[ExI] Extreme observational astronomy

Stephen Van Sickle sjv2006 at gmail.com
Wed Dec 11 21:00:28 UTC 2013


On Wed, Dec 11, 2013 at 8:29 AM, David Lubkin <lubkin at unreasonable.com>wrote:

Q: Assume Drexlerian molecular nanotechnology. If you took apart the solar
> system for raw materials, what is the largest effective diameter telescope
> you could create? What would its capabilities be?
>

How about a gravitation focus telescope?  As I understand, the solar focus
starts at about 550 AU and extends usefully out to 1000 AU or more.  It is
a focal line rather than focal point, and extends along the line made by
the sun and the target object.  So the light detector could be a 500 AU
tether with EM sensors along its length, pointing at the Sun at one end,
and The Rest of the Universe at the other.  At 1 mg/meter mass, the tether
would be roughly 100,000 tons.

Now multiply that, with tethers pointing inward towards the sun and
outward, kinda like a sea urchin.  At 1 for every square kilometer of a
sphere at 550 AU, the total mass would be around 10^30 kg (assuming I
counted the zeros right, by no means a sure thing), roughly the mass of the
Sun.   But 1 tether every 1000 or 1000000 km^2 would put it in the range of
the mass of some planets.  And it need not be built round our sun, some
other systems may be better suited.  The resolution and light gathering
ability I leave as an exercise for the Student.  The engineering details, I
leave as an exercise for my post-human self.

As a guess, I would think that the resolution is considerably less than
that of Ander's design, but it would be collecting data from all directions
simultaneously rather than narrowly focused.  An All Seeing Eye.

Now, to extend this, in time honored extropian fashion:  You can have not
only EM detectors along the length of the tethers, but EM emitters.  Could
this not make a giant phased array transmitter, using the total power of
the central star, as collected by a Dyson swarm? Then, if you find any
aliens, you can send a message detectable with with whatever the alien
equivalent of fillings are.  Then you can use the phased array to send out
a power beam for sail probes to visit.

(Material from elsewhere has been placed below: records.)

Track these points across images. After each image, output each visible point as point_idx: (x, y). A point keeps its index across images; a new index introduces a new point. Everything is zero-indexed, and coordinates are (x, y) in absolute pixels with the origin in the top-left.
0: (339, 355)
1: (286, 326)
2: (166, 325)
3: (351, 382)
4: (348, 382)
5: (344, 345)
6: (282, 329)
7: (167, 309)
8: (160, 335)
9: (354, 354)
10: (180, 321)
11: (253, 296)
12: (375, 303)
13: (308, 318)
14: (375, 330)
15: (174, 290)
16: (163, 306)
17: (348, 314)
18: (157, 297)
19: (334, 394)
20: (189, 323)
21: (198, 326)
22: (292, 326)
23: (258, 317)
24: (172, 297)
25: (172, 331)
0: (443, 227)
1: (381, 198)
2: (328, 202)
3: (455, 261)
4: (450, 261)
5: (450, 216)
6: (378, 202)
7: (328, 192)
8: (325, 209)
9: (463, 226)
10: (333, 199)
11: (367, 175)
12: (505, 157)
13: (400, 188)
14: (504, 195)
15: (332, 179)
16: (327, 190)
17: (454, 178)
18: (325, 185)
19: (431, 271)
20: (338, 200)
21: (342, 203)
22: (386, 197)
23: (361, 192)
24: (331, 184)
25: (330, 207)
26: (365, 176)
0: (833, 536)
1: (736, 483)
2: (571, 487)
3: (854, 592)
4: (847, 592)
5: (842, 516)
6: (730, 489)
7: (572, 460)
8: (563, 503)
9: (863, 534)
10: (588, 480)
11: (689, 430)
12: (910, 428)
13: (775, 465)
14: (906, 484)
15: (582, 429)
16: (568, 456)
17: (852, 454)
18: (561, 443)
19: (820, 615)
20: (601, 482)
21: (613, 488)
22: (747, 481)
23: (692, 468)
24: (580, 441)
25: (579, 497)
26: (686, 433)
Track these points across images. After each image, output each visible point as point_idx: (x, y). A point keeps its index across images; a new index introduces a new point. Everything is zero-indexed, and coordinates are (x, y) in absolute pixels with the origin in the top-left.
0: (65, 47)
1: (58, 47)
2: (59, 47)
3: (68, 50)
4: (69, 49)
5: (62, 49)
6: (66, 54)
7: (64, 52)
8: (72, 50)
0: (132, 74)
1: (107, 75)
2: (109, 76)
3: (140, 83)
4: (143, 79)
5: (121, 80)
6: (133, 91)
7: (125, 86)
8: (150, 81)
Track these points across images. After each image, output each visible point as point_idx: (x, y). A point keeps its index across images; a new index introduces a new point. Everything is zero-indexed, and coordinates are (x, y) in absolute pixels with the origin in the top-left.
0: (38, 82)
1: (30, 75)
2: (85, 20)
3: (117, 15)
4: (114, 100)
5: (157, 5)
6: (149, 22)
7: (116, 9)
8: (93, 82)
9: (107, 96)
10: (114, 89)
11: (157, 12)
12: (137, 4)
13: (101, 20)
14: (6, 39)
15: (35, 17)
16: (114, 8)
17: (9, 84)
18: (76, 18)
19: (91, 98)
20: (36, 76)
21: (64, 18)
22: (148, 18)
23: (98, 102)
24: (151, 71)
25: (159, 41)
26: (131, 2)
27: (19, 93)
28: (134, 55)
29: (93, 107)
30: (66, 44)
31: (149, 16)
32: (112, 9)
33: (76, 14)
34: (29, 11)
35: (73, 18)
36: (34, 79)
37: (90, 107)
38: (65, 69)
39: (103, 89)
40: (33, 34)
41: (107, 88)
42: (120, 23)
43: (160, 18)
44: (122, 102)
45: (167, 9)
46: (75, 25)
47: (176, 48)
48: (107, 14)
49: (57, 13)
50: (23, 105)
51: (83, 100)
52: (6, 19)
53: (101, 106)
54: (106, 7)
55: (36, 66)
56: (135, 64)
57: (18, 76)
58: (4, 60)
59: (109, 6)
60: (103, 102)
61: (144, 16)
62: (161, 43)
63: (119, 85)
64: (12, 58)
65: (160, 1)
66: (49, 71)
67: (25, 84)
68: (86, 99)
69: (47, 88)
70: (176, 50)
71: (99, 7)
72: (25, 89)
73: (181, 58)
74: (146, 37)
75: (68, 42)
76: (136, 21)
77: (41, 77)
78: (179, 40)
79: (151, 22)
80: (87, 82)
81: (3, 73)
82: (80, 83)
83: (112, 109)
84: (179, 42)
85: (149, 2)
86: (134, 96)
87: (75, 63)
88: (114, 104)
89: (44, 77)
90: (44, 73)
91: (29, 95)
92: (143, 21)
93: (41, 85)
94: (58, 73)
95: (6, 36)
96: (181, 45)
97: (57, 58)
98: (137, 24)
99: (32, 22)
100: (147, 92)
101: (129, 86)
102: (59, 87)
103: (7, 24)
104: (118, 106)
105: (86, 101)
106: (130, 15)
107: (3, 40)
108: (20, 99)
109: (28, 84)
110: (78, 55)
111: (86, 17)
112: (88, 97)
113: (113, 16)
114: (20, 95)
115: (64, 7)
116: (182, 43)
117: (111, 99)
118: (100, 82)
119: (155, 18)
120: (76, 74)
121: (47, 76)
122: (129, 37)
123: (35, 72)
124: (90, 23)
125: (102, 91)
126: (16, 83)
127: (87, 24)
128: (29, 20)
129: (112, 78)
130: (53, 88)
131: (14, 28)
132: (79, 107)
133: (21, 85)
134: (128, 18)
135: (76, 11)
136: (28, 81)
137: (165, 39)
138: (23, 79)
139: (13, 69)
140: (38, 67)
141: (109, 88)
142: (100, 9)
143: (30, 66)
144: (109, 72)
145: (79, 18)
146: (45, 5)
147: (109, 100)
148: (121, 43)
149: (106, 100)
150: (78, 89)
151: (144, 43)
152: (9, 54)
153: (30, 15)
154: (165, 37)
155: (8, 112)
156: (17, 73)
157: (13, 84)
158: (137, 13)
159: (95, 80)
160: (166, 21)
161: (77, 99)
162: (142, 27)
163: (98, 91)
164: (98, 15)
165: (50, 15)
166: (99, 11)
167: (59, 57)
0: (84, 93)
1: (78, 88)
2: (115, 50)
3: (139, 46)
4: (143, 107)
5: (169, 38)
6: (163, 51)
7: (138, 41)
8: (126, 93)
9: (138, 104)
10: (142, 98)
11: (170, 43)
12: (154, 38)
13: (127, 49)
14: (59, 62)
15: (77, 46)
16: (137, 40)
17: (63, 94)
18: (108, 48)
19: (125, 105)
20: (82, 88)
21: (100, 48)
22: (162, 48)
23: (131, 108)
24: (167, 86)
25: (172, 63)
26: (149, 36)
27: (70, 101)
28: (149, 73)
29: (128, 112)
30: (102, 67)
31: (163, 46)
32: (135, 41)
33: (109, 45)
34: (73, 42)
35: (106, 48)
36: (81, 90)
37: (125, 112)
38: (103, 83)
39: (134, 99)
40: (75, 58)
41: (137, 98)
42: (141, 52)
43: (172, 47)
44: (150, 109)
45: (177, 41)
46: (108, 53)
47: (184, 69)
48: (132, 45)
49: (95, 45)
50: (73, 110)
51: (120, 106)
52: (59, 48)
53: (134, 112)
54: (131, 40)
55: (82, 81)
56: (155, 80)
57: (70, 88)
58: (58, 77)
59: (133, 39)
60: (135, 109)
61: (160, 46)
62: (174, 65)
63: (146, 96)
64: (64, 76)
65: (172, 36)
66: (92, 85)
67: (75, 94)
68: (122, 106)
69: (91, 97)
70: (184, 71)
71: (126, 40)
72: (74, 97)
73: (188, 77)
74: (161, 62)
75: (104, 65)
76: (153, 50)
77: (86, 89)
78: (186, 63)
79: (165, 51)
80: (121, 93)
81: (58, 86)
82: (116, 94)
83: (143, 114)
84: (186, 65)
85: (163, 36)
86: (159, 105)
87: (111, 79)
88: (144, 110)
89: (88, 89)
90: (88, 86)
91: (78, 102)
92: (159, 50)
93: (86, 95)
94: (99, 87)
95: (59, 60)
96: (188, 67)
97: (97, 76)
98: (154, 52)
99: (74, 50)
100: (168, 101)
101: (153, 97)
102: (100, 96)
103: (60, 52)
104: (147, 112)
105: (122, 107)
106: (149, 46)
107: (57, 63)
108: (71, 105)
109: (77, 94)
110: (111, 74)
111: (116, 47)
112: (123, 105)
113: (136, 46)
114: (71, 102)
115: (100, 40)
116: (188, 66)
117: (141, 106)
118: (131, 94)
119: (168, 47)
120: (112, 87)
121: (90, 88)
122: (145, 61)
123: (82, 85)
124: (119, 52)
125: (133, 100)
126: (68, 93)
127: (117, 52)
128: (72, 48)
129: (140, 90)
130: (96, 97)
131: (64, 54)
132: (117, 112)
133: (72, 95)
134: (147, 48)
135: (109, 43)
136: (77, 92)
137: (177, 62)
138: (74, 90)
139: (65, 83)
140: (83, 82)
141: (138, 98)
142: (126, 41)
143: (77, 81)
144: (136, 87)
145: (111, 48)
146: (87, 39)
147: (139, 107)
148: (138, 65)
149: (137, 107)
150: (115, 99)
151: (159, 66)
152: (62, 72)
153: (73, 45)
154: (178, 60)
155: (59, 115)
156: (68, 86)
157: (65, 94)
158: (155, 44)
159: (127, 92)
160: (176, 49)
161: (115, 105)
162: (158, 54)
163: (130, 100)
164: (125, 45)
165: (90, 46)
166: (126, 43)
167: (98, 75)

Or, possibly, to fry the planet of
your potential competitors.

Now, of course, the Dyson swarm is an array of computronium, Thinking Deep
Thoughts on what the sea urchin array is seeing.  After a while of doing
this, not long in astronomical time, the self replicating probes the sea
urchin array have sent out start arriving at their destinations and build
their own Dyson swarms and sea urchin arrays.  In less than a million
years, the entire galaxy is not only a extra large size packet switch array
of computronium, but a galaxy sized telescope and phased array transmitter,
snooping on the neighbors and sending out the occasional Kardashev class 3
"Howdy, there!" to likely looking galaxies.

I will stop there, lest even my head spontaneously detonate.